__Work request__
Could you set down every record below exactly as it appears?

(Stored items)

■ ■ ■ ■ ■

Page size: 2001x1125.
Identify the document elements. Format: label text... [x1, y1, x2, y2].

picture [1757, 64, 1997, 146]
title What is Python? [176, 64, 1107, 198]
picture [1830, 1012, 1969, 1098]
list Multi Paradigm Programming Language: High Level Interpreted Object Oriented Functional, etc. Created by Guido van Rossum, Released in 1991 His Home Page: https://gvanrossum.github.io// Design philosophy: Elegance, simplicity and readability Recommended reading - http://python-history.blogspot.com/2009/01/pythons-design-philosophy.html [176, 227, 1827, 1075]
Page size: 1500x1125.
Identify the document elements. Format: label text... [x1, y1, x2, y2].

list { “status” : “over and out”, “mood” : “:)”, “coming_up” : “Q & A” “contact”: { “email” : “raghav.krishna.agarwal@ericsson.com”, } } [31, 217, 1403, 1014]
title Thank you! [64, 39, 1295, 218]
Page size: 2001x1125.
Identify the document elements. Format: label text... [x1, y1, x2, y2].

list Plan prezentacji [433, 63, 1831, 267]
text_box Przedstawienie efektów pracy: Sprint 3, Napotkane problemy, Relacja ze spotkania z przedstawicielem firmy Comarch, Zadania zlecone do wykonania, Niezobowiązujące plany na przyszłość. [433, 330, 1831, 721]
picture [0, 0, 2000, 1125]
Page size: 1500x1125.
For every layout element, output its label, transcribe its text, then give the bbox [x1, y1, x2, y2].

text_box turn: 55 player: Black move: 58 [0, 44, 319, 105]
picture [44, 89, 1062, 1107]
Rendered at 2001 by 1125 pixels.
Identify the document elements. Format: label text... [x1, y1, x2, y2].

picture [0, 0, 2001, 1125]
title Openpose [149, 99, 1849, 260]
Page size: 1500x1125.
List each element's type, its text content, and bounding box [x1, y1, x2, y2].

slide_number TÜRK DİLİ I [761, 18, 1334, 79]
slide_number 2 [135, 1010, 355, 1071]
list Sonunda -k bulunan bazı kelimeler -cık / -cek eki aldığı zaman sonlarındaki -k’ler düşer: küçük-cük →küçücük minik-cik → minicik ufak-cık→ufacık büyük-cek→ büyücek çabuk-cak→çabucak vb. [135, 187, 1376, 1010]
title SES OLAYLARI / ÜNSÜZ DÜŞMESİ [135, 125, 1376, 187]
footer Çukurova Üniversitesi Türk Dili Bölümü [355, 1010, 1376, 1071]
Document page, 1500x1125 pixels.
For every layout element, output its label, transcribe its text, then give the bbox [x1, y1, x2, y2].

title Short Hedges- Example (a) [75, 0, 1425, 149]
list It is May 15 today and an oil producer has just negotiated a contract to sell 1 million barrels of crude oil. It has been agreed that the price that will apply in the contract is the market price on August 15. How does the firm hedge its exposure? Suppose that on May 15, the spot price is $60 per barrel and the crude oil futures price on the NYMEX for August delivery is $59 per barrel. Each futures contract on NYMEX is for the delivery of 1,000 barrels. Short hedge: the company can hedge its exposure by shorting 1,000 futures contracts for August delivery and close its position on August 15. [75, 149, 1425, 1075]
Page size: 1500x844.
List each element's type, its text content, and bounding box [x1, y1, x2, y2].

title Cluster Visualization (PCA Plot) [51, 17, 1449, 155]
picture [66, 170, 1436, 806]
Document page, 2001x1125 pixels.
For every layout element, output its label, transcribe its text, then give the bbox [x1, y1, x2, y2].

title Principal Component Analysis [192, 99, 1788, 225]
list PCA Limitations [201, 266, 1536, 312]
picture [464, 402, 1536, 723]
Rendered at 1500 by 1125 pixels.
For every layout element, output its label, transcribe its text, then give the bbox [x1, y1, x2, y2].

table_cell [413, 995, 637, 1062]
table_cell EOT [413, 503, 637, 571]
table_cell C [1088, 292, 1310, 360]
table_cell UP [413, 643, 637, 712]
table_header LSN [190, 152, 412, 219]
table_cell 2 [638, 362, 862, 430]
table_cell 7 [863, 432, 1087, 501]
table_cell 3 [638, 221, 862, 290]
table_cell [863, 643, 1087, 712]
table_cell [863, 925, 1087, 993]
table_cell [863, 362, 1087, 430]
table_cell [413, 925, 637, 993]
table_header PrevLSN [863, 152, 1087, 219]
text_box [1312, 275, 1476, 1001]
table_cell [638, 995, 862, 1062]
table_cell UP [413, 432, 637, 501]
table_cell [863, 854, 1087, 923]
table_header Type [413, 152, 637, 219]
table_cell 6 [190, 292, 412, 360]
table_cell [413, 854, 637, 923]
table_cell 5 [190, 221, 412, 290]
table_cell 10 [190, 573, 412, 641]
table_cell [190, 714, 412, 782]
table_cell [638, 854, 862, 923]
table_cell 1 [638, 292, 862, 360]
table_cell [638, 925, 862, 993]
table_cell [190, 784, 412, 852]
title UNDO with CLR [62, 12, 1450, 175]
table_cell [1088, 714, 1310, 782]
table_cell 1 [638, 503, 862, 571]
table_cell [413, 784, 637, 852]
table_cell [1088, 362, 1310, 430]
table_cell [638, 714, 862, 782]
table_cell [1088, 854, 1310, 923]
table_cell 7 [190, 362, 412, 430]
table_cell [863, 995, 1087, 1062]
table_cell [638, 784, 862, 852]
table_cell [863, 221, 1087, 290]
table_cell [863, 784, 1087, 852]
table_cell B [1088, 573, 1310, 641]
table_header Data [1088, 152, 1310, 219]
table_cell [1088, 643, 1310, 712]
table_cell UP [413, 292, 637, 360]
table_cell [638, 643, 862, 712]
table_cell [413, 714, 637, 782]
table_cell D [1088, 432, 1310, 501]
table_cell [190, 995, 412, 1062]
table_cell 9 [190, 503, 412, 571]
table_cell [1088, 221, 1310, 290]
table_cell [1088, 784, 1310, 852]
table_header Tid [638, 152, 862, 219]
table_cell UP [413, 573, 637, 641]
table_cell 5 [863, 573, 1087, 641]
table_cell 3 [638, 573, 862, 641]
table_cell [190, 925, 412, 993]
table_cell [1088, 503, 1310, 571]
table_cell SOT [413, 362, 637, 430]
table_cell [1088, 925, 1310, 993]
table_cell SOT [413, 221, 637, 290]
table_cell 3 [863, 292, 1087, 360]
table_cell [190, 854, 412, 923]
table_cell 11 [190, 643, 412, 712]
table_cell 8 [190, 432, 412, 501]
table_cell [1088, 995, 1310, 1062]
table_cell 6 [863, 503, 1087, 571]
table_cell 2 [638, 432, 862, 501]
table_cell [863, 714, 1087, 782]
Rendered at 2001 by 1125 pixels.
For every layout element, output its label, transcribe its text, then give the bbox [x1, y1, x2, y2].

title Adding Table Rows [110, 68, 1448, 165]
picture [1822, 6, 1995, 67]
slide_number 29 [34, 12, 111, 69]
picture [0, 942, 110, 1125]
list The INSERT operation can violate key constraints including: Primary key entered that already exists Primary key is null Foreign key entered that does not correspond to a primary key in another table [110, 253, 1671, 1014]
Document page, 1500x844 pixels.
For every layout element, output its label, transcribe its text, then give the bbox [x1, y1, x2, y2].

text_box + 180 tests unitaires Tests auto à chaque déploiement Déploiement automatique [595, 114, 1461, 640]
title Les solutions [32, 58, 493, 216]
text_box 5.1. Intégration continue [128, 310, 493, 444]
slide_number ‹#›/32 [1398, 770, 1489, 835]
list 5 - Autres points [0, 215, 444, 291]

■ ■ ■ ■ ■

__Answer to the exercise__
Page size: 2001x1125.
Identify the document elements. Format: label text... [x1, y1, x2, y2].

picture [1757, 64, 1997, 146]
title What is Python? [176, 64, 1107, 198]
picture [1830, 1012, 1969, 1098]
list Multi Paradigm Programming Language: High Level Interpreted Object Oriented Functional, etc. Created by Guido van Rossum, Released in 1991 His Home Page: https://gvanrossum.github.io// Design philosophy: Elegance, simplicity and readability Recommended reading - http://python-history.blogspot.com/2009/01/pythons-design-philosophy.html [176, 227, 1827, 1075]
Page size: 1500x1125.
Identify the document elements. Format: label text... [x1, y1, x2, y2].

list { “status” : “over and out”, “mood” : “:)”, “coming_up” : “Q & A” “contact”: { “email” : “raghav.krishna.agarwal@ericsson.com”, } } [31, 217, 1403, 1014]
title Thank you! [64, 39, 1295, 218]
Page size: 2001x1125.
Identify the document elements. Format: label text... [x1, y1, x2, y2].

list Plan prezentacji [433, 63, 1831, 267]
text_box Przedstawienie efektów pracy: Sprint 3, Napotkane problemy, Relacja ze spotkania z przedstawicielem firmy Comarch, Zadania zlecone do wykonania, Niezobowiązujące plany na przyszłość. [433, 330, 1831, 721]
picture [0, 0, 2000, 1125]
Page size: 1500x1125.
For every layout element, output its label, transcribe its text, then give the bbox [x1, y1, x2, y2].

text_box turn: 55 player: Black move: 58 [0, 44, 319, 105]
picture [44, 89, 1062, 1107]
Rendered at 2001 by 1125 pixels.
Identify the document elements. Format: label text... [x1, y1, x2, y2].

picture [0, 0, 2001, 1125]
title Openpose [149, 99, 1849, 260]
Page size: 1500x1125.
List each element's type, its text content, and bounding box [x1, y1, x2, y2].

slide_number TÜRK DİLİ I [761, 18, 1334, 79]
slide_number 2 [135, 1010, 355, 1071]
list Sonunda -k bulunan bazı kelimeler -cık / -cek eki aldığı zaman sonlarındaki -k’ler düşer: küçük-cük →küçücük minik-cik → minicik ufak-cık→ufacık büyük-cek→ büyücek çabuk-cak→çabucak vb. [135, 187, 1376, 1010]
title SES OLAYLARI / ÜNSÜZ DÜŞMESİ [135, 125, 1376, 187]
footer Çukurova Üniversitesi Türk Dili Bölümü [355, 1010, 1376, 1071]
Document page, 1500x1125 pixels.
For every layout element, output its label, transcribe its text, then give the bbox [x1, y1, x2, y2].

title Short Hedges- Example (a) [75, 0, 1425, 149]
list It is May 15 today and an oil producer has just negotiated a contract to sell 1 million barrels of crude oil. It has been agreed that the price that will apply in the contract is the market price on August 15. How does the firm hedge its exposure? Suppose that on May 15, the spot price is $60 per barrel and the crude oil futures price on the NYMEX for August delivery is $59 per barrel. Each futures contract on NYMEX is for the delivery of 1,000 barrels. Short hedge: the company can hedge its exposure by shorting 1,000 futures contracts for August delivery and close its position on August 15. [75, 149, 1425, 1075]
Page size: 1500x844.
List each element's type, its text content, and bounding box [x1, y1, x2, y2].

title Cluster Visualization (PCA Plot) [51, 17, 1449, 155]
picture [66, 170, 1436, 806]
Document page, 2001x1125 pixels.
For every layout element, output its label, transcribe its text, then give the bbox [x1, y1, x2, y2].

title Principal Component Analysis [192, 99, 1788, 225]
list PCA Limitations [201, 266, 1536, 312]
picture [464, 402, 1536, 723]
Rendered at 1500 by 1125 pixels.
For every layout element, output its label, transcribe its text, then give the bbox [x1, y1, x2, y2].

table_cell [413, 995, 637, 1062]
table_cell EOT [413, 503, 637, 571]
table_cell C [1088, 292, 1310, 360]
table_cell UP [413, 643, 637, 712]
table_header LSN [190, 152, 412, 219]
table_cell 2 [638, 362, 862, 430]
table_cell 7 [863, 432, 1087, 501]
table_cell 3 [638, 221, 862, 290]
table_cell [863, 643, 1087, 712]
table_cell [863, 925, 1087, 993]
table_cell [863, 362, 1087, 430]
table_cell [413, 925, 637, 993]
table_header PrevLSN [863, 152, 1087, 219]
text_box [1312, 275, 1476, 1001]
table_cell [638, 995, 862, 1062]
table_cell UP [413, 432, 637, 501]
table_cell [863, 854, 1087, 923]
table_header Type [413, 152, 637, 219]
table_cell 6 [190, 292, 412, 360]
table_cell [413, 854, 637, 923]
table_cell 5 [190, 221, 412, 290]
table_cell 10 [190, 573, 412, 641]
table_cell [190, 714, 412, 782]
table_cell [638, 854, 862, 923]
table_cell 1 [638, 292, 862, 360]
table_cell [638, 925, 862, 993]
table_cell [190, 784, 412, 852]
title UNDO with CLR [62, 12, 1450, 175]
table_cell [1088, 714, 1310, 782]
table_cell 1 [638, 503, 862, 571]
table_cell [413, 784, 637, 852]
table_cell [1088, 362, 1310, 430]
table_cell [638, 714, 862, 782]
table_cell [1088, 854, 1310, 923]
table_cell 7 [190, 362, 412, 430]
table_cell [863, 995, 1087, 1062]
table_cell [638, 784, 862, 852]
table_cell [863, 221, 1087, 290]
table_cell [863, 784, 1087, 852]
table_cell B [1088, 573, 1310, 641]
table_header Data [1088, 152, 1310, 219]
table_cell [1088, 643, 1310, 712]
table_cell UP [413, 292, 637, 360]
table_cell [638, 643, 862, 712]
table_cell [413, 714, 637, 782]
table_cell D [1088, 432, 1310, 501]
table_cell [190, 995, 412, 1062]
table_cell 9 [190, 503, 412, 571]
table_cell [1088, 221, 1310, 290]
table_cell [1088, 784, 1310, 852]
table_header Tid [638, 152, 862, 219]
table_cell UP [413, 573, 637, 641]
table_cell 5 [863, 573, 1087, 641]
table_cell 3 [638, 573, 862, 641]
table_cell [190, 925, 412, 993]
table_cell [1088, 503, 1310, 571]
table_cell SOT [413, 362, 637, 430]
table_cell [1088, 925, 1310, 993]
table_cell SOT [413, 221, 637, 290]
table_cell 3 [863, 292, 1087, 360]
table_cell [190, 854, 412, 923]
table_cell 11 [190, 643, 412, 712]
table_cell 8 [190, 432, 412, 501]
table_cell [1088, 995, 1310, 1062]
table_cell 6 [863, 503, 1087, 571]
table_cell 2 [638, 432, 862, 501]
table_cell [863, 714, 1087, 782]
Rendered at 2001 by 1125 pixels.
For every layout element, output its label, transcribe its text, then give the bbox [x1, y1, x2, y2].

title Adding Table Rows [110, 68, 1448, 165]
picture [1822, 6, 1995, 67]
slide_number 29 [34, 12, 111, 69]
picture [0, 942, 110, 1125]
list The INSERT operation can violate key constraints including: Primary key entered that already exists Primary key is null Foreign key entered that does not correspond to a primary key in another table [110, 253, 1671, 1014]
Document page, 1500x844 pixels.
For every layout element, output its label, transcribe its text, then give the bbox [x1, y1, x2, y2].

text_box + 180 tests unitaires Tests auto à chaque déploiement Déploiement automatique [595, 114, 1461, 640]
title Les solutions [32, 58, 493, 216]
text_box 5.1. Intégration continue [128, 310, 493, 444]
slide_number ‹#›/32 [1398, 770, 1489, 835]
list 5 - Autres points [0, 215, 444, 291]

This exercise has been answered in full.